» Exercise goal: Filter the material below, retaining only those lines that contain the string "PLANNED", and reproduce each such line in full.

» Data excerpts:

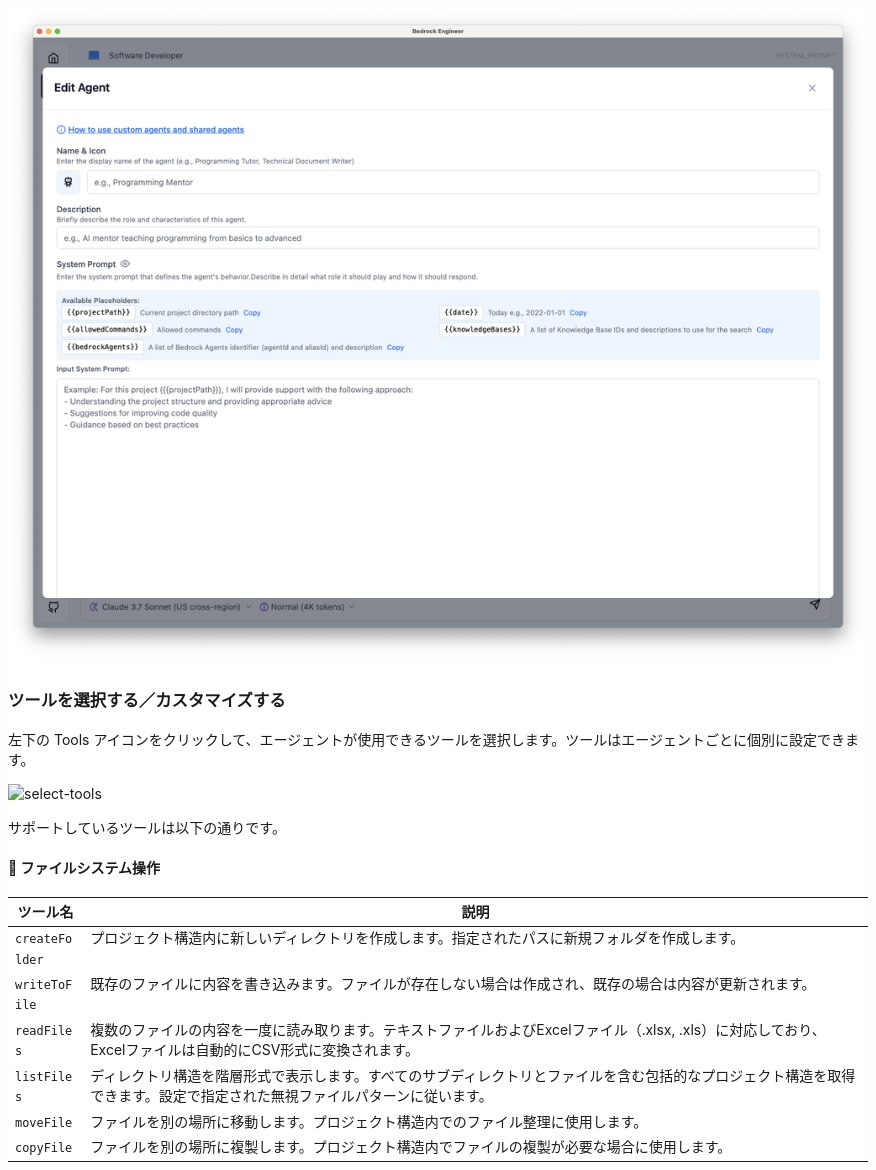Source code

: ![custom-agents](./assets/custom-agents.png)

### ツールを選択する／カスタマイズする

左下の Tools アイコンをクリックして、エージェントが使用できるツールを選択します。ツールはエージェントごとに個別に設定できます。

![select-tools](./assets/select-tools.png)

サポートしているツールは以下の通りです。

#### 📂 ファイルシステム操作

| ツール名       | 説明                                                                                                                                                                     |
| -------------- | ------------------------------------------------------------------------------------------------------------------------------------------------------------------------ |
| `createFolder` | プロジェクト構造内に新しいディレクトリを作成します。指定されたパスに新規フォルダを作成します。                                                                           |
| `writeToFile`  | 既存のファイルに内容を書き込みます。ファイルが存在しない場合は作成され、既存の場合は内容が更新されます。                                                                 |
| `readFiles`    | 複数のファイルの内容を一度に読み取ります。テキストファイルおよびExcelファイル（.xlsx, .xls）に対応しており、Excelファイルは自動的にCSV形式に変換されます。               |
| `listFiles`    | ディレクトリ構造を階層形式で表示します。すべてのサブディレクトリとファイルを含む包括的なプロジェクト構造を取得できます。設定で指定された無視ファイルパターンに従います。 |
| `moveFile`     | ファイルを別の場所に移動します。プロジェクト構造内でのファイル整理に使用します。                                                                                         |
| `copyFile`     | ファイルを別の場所に複製します。プロジェクト構造内でファイルの複製が必要な場合に使用します。                                                                             |

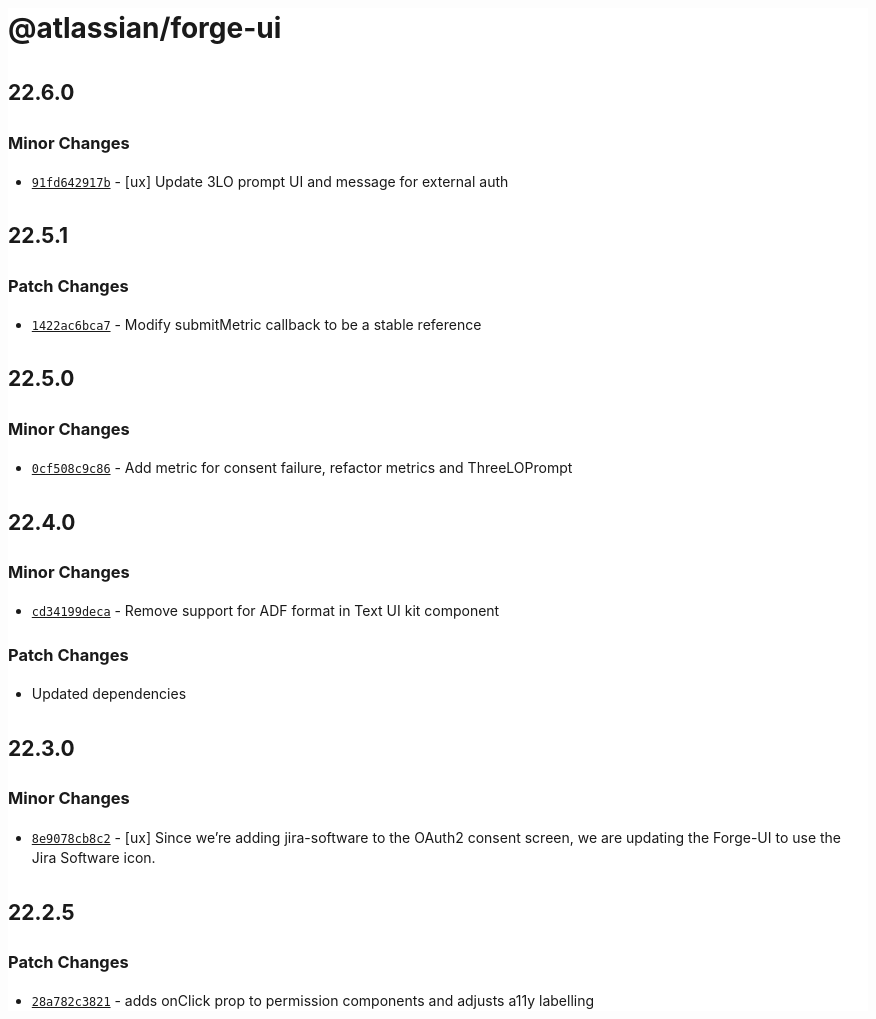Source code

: # @atlassian/forge-ui

## 22.6.0

### Minor Changes

- [`91fd642917b`](https://bitbucket.org/atlassian/atlassian-frontend/commits/91fd642917b) - [ux] Update 3LO prompt UI and message for external auth

## 22.5.1

### Patch Changes

- [`1422ac6bca7`](https://bitbucket.org/atlassian/atlassian-frontend/commits/1422ac6bca7) - Modify submitMetric callback to be a stable reference

## 22.5.0

### Minor Changes

- [`0cf508c9c86`](https://bitbucket.org/atlassian/atlassian-frontend/commits/0cf508c9c86) - Add metric for consent failure, refactor metrics and ThreeLOPrompt

## 22.4.0

### Minor Changes

- [`cd34199deca`](https://bitbucket.org/atlassian/atlassian-frontend/commits/cd34199deca) - Remove support for ADF format in Text UI kit component

### Patch Changes

- Updated dependencies

## 22.3.0

### Minor Changes

- [`8e9078cb8c2`](https://bitbucket.org/atlassian/atlassian-frontend/commits/8e9078cb8c2) - [ux] Since we’re adding jira-software to the OAuth2 consent screen, we are updating the Forge-UI to use the Jira Software icon.

## 22.2.5

### Patch Changes

- [`28a782c3821`](https://bitbucket.org/atlassian/atlassian-frontend/commits/28a782c3821) - adds onClick prop to permission components and adjusts a11y labelling
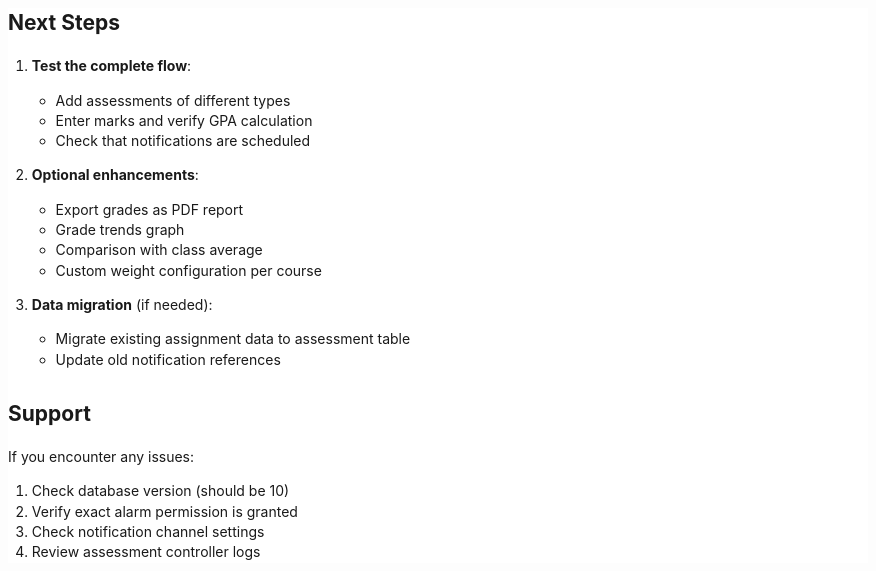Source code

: ## Next Steps

1. **Test the complete flow**:
   - Add assessments of different types
   - Enter marks and verify GPA calculation
   - Check that notifications are scheduled

2. **Optional enhancements**:
   - Export grades as PDF report
   - Grade trends graph
   - Comparison with class average
   - Custom weight configuration per course

3. **Data migration** (if needed):
   - Migrate existing assignment data to assessment table
   - Update old notification references

## Support

If you encounter any issues:
1. Check database version (should be 10)
2. Verify exact alarm permission is granted
3. Check notification channel settings
4. Review assessment controller logs

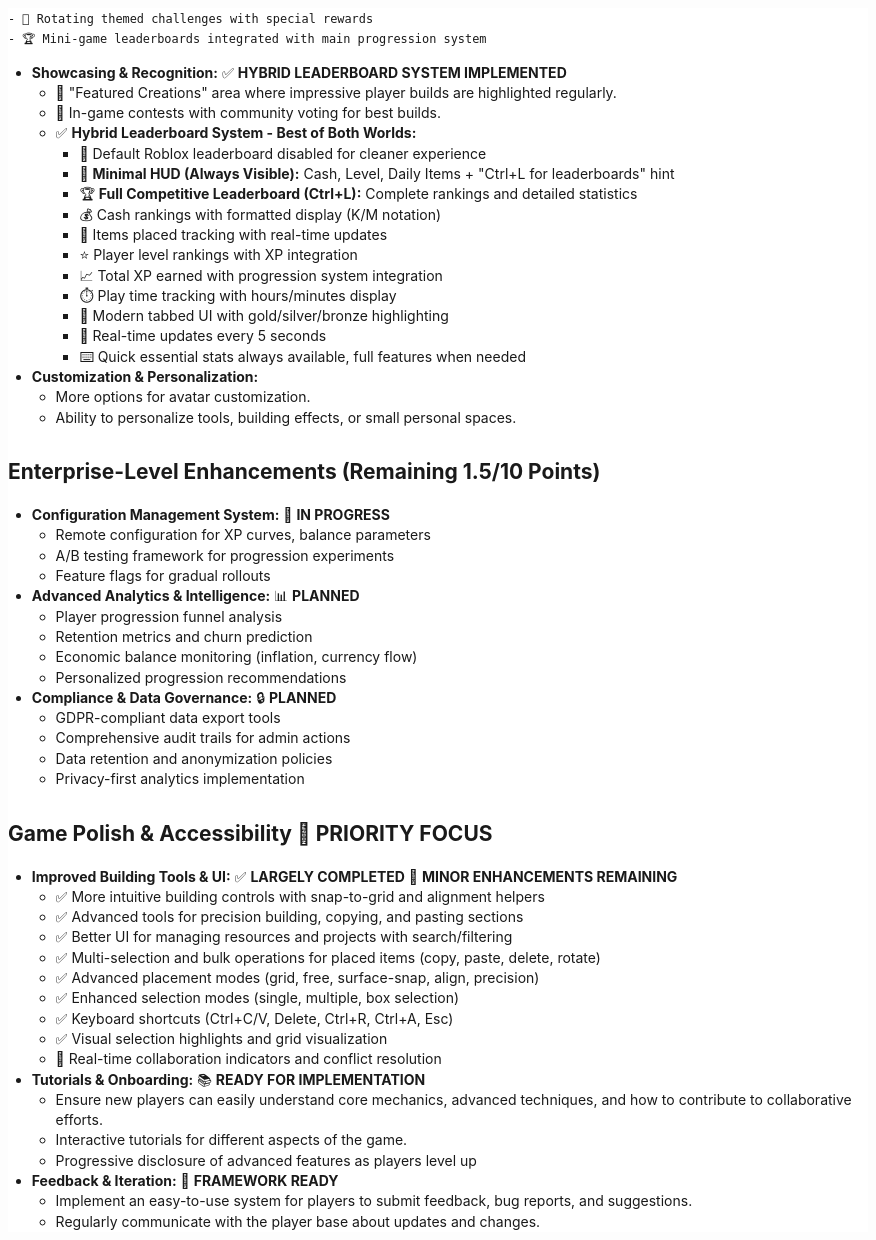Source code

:     - 📅 Rotating themed challenges with special rewards
    - 🏆 Mini-game leaderboards integrated with main progression system
- **Showcasing & Recognition:** ✅ **HYBRID LEADERBOARD SYSTEM IMPLEMENTED**
  - 🔧 "Featured Creations" area where impressive player builds are highlighted regularly.
  - 🔧 In-game contests with community voting for best builds.
  - ✅ **Hybrid Leaderboard System - Best of Both Worlds:**
    - 🚫 Default Roblox leaderboard disabled for cleaner experience
    - 📱 **Minimal HUD (Always Visible):** Cash, Level, Daily Items + "Ctrl+L for leaderboards" hint
    - 🏆 **Full Competitive Leaderboard (Ctrl+L):** Complete rankings and detailed statistics
    - 💰 Cash rankings with formatted display (K/M notation)
    - 🔨 Items placed tracking with real-time updates
    - ⭐ Player level rankings with XP integration
    - 📈 Total XP earned with progression system integration
    - ⏱️ Play time tracking with hours/minutes display
    - 🎨 Modern tabbed UI with gold/silver/bronze highlighting
    - 🔄 Real-time updates every 5 seconds
    - ⌨️ Quick essential stats always available, full features when needed
- **Customization & Personalization:**
  - More options for avatar customization.
  - Ability to personalize tools, building effects, or small personal spaces.

## Enterprise-Level Enhancements (Remaining 1.5/10 Points)

- **Configuration Management System:** 🔧 **IN PROGRESS**
  - Remote configuration for XP curves, balance parameters
  - A/B testing framework for progression experiments
  - Feature flags for gradual rollouts
- **Advanced Analytics & Intelligence:** 📊 **PLANNED**
  - Player progression funnel analysis
  - Retention metrics and churn prediction
  - Economic balance monitoring (inflation, currency flow)
  - Personalized progression recommendations
- **Compliance & Data Governance:** 🔒 **PLANNED**
  - GDPR-compliant data export tools
  - Comprehensive audit trails for admin actions
  - Data retention and anonymization policies
  - Privacy-first analytics implementation

## Game Polish & Accessibility 🚀 **PRIORITY FOCUS**

- **Improved Building Tools & UI:** ✅ **LARGELY COMPLETED** 🔧 **MINOR ENHANCEMENTS REMAINING**
  - ✅ More intuitive building controls with snap-to-grid and alignment helpers
  - ✅ Advanced tools for precision building, copying, and pasting sections
  - ✅ Better UI for managing resources and projects with search/filtering
  - ✅ Multi-selection and bulk operations for placed items (copy, paste, delete, rotate)
  - ✅ Advanced placement modes (grid, free, surface-snap, align, precision)
  - ✅ Enhanced selection modes (single, multiple, box selection)
  - ✅ Keyboard shortcuts (Ctrl+C/V, Delete, Ctrl+R, Ctrl+A, Esc)
  - ✅ Visual selection highlights and grid visualization
  - 🔧 Real-time collaboration indicators and conflict resolution
- **Tutorials & Onboarding:** 📚 **READY FOR IMPLEMENTATION**
  - Ensure new players can easily understand core mechanics, advanced techniques, and how to contribute to collaborative efforts.
  - Interactive tutorials for different aspects of the game.
  - Progressive disclosure of advanced features as players level up
- **Feedback & Iteration:** 💬 **FRAMEWORK READY**
  - Implement an easy-to-use system for players to submit feedback, bug reports, and suggestions.
  - Regularly communicate with the player base about updates and changes.
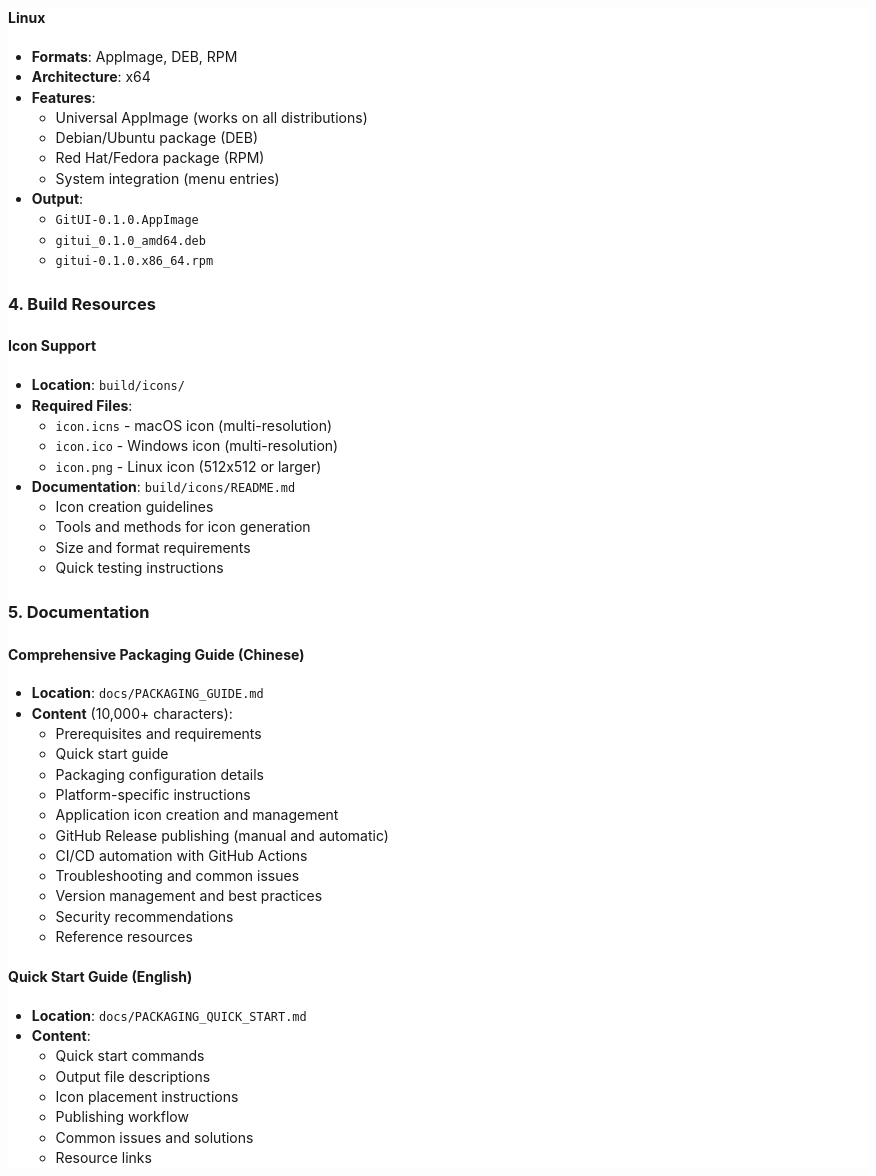#### Linux
- **Formats**: AppImage, DEB, RPM
- **Architecture**: x64
- **Features**:
  - Universal AppImage (works on all distributions)
  - Debian/Ubuntu package (DEB)
  - Red Hat/Fedora package (RPM)
  - System integration (menu entries)
- **Output**:
  - `GitUI-0.1.0.AppImage`
  - `gitui_0.1.0_amd64.deb`
  - `gitui-0.1.0.x86_64.rpm`

### 4. Build Resources

#### Icon Support
- **Location**: `build/icons/`
- **Required Files**:
  - `icon.icns` - macOS icon (multi-resolution)
  - `icon.ico` - Windows icon (multi-resolution)
  - `icon.png` - Linux icon (512x512 or larger)
- **Documentation**: `build/icons/README.md`
  - Icon creation guidelines
  - Tools and methods for icon generation
  - Size and format requirements
  - Quick testing instructions

### 5. Documentation

#### Comprehensive Packaging Guide (Chinese)
- **Location**: `docs/PACKAGING_GUIDE.md`
- **Content** (10,000+ characters):
  - Prerequisites and requirements
  - Quick start guide
  - Packaging configuration details
  - Platform-specific instructions
  - Application icon creation and management
  - GitHub Release publishing (manual and automatic)
  - CI/CD automation with GitHub Actions
  - Troubleshooting and common issues
  - Version management and best practices
  - Security recommendations
  - Reference resources

#### Quick Start Guide (English)
- **Location**: `docs/PACKAGING_QUICK_START.md`
- **Content**:
  - Quick start commands
  - Output file descriptions
  - Icon placement instructions
  - Publishing workflow
  - Common issues and solutions
  - Resource links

» Reply:
- **Advanced Analytics & Intelligence:** 📊 **PLANNED**
- **Compliance & Data Governance:** 🔒 **PLANNED**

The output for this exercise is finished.